Why It's Important To Learn About Whole Life Insurance Options With A North York ON Insurance Company

By Lance Thorington


It's ridiculously easy to find an insurer and get quotes in person or online. The difficult part is deciding which policy is more beneficial and suitable. The point here is that people seeking to insure their lives need to know what's best for them before getting in touch with a North York ON Life Insurance company and doing quote comparisons.

The two key issues to be decided are the type of policy and the amount of coverage required. There are many online calculators that can help people figure out how much coverage they need based on monthly family expenditure, annual income, projected future income, etc. With this figure in hand and an estimation of what would be considered an affordable premium, it's easy to find a matching policy.

As for the type of policy, take a look at the below listed options and pick one that seems suitable. All policies come under the permanent or term categories. Permanent plans can be further classified as either universal or whole life. A term policy has no cash value, but will provide cover for specific periods such as 10, 20 or more years.

Whole life plans, on the other hand, cover insureds for their entire remaining lives once the policy is bought and kept active. The premium can be paid up fully within a specified number of years, and the cover remains active after that even with no further payments required. Another key difference between this type and the term policy is that this one starts accumulating cash value.

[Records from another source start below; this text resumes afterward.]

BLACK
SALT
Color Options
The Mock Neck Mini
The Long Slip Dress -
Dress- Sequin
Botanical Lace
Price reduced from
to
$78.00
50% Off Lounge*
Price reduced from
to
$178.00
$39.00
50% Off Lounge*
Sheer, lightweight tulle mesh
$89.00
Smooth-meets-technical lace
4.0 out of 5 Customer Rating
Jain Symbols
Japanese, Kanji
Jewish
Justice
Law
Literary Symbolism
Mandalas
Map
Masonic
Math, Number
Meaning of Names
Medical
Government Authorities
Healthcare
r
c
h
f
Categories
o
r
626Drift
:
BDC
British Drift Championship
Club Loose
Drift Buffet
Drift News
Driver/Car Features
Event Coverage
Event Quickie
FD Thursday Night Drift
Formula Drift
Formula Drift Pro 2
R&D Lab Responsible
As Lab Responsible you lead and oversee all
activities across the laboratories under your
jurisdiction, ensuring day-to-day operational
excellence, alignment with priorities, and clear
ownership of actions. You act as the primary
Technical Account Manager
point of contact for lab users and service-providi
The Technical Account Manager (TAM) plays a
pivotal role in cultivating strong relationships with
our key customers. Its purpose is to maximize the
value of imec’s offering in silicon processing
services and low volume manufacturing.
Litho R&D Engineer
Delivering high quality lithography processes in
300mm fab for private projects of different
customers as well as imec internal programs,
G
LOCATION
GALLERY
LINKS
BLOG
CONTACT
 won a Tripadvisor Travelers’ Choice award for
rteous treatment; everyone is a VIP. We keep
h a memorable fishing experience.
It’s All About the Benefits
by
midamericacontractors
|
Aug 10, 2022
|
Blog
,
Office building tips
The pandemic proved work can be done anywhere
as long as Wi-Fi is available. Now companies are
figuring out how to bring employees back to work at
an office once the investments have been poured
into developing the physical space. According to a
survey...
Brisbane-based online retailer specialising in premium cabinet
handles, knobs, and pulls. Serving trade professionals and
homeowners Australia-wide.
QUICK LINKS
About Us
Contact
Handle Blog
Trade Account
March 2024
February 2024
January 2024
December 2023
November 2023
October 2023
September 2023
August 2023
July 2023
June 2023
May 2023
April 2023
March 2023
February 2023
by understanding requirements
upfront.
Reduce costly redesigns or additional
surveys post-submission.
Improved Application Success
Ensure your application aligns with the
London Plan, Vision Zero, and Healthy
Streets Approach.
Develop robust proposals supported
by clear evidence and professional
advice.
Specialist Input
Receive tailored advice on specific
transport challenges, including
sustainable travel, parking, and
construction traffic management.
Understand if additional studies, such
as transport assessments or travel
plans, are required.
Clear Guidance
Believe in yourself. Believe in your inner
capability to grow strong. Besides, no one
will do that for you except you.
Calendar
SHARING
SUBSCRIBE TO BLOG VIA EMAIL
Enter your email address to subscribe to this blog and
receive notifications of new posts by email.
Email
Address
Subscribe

The cash value grows without being subjected to tax, and distributions to beneficiaries are entirely tax-exempted. But the amounts that go towards the premiums are usually not considered deductible expenses from taxable income. It's a good way to pass on a sizable inheritance to heirs without making them pay the taxes on it.

A universal plan is an enhanced whole-life plan with an additional investment component. The policy buyer makes contributions to an investment account. Premium payments are then drawn from the account. Once the investments start doing well, the buyer won't need to make any more contributions because the earnings will be sufficient to cover the cost of the premiums.